Но дело было не только в дате. Тревожила какая-то тень смеющейся надо мной, ускользающей и не дающейся в руки догадки. Такие посещают титанов как раз накануне великой мысли. О, господи! А я-то при чем? Такой же титан, как и счастливец.
Ночью мне долго не спалось. Почти как сегодня, годы спустя. Лиза несколько раз спросила: здоров ли? Я ничего не ответил. Голос ее меня раздражал.
В полдень мы встретились с Бугориным. Он уже был готов к отъезду. Поезд уходил на закате. Он сразу же перешел к сути дела и сразу же меня огорошил:
— Сильно любит тебя жена?
Я так растерялся, что покраснел. Откуда-то, из лабиринтов памяти, выскочила строка Маяковского, которую не раз и не два произносил Иван Мартынович.

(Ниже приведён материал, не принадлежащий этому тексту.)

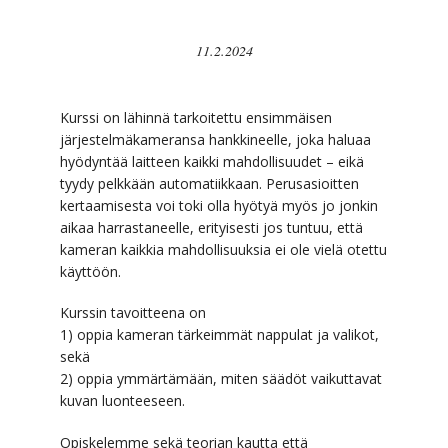
11.2.2024
Kurssi on lähinnä tarkoitettu ensimmäisen
järjestelmäkameransa hankkineelle, joka haluaa
hyödyntää laitteen kaikki mahdollisuudet – eikä
tyydy pelkkään automatiikkaan. Perusasioitten
kertaamisesta voi toki olla hyötyä myös jo jonkin
aikaa harrastaneelle, erityisesti jos tuntuu, että
kameran kaikkia mahdollisuuksia ei ole vielä otettu
käyttöön.
Kurssin tavoitteena on
1) oppia kameran tärkeimmät nappulat ja valikot,
sekä
2) oppia ymmärtämään, miten säädöt vaikuttavat
kuvan luonteeseen.
Opiskelemme sekä teorian kautta että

Однажды он стоял у окна, точно забыв о моем присутствии, вглядываясь в весенние сумерки. И я услышал знакомый вопрос:
— А за что любить меня Марките?
Я спросил его, хотя было б умнее сделать вид, что я ничего не заметил и, уж тем более, не услышал:
— Разве вы любите Маяковского?
Он обернулся, пожал плечами:
— Люблю-не люблю. Не в этом дело. Наткнуться нечаянно на строку, которая выдает ее автора, причем выдает его с потрохами, — это волнующее занятие.
Помедлив, он негромко добавил:
— Люди, которых сломала история, всегда вызывают твое участие. Владимир Владимирович полагал, что с юности он обгоняет время. А выяснилось, что догоняет. И, сколь ни старается, отстает. Этот оптический обман дорого ему обошелся.
Давний короткий разговор всплыл в моей памяти — я усмехнулся:
— А за что любить меня Марките?
— Старая песня, — сказал Бугорин, не скрывая неодобрения. — Что за нытье? С таким характером можно без звука уйти в песок. Я спрашиваю вот почему: переживет твоя Лиза разлуку на некоторый неясный срок?
Он сообщил мне, что не прогнулся и по-мужски перенес перемену исторических декораций. Больше того, самолично создал новый фонд славянских культур, кратко сказать — славянский фонд. Власть поощрила его начинание. Это важно. Власть должна быть союзницей.
Я удивился:
— Твоей союзницей? Но ведь у нас либеральная власть.
Он снисходительно улыбнулся:
— Власть либеральной быть не может. Если она желает власти.
И шумно втянул в свой хобот воздух.
Он объяснил, что ему в этом фонде нужен бы малый вроде меня, с одной стороны, ученый книжник, с другой стороны — старый товарищ, на которого он бы мог положиться. Я должен всякий раз обосновывать его позиции и установки и обеспечивать аргументацией в будущих спорах и дискуссиях. Дело, которому он служит, — обоюдоострая сфера, и оппонентов будет достаточно.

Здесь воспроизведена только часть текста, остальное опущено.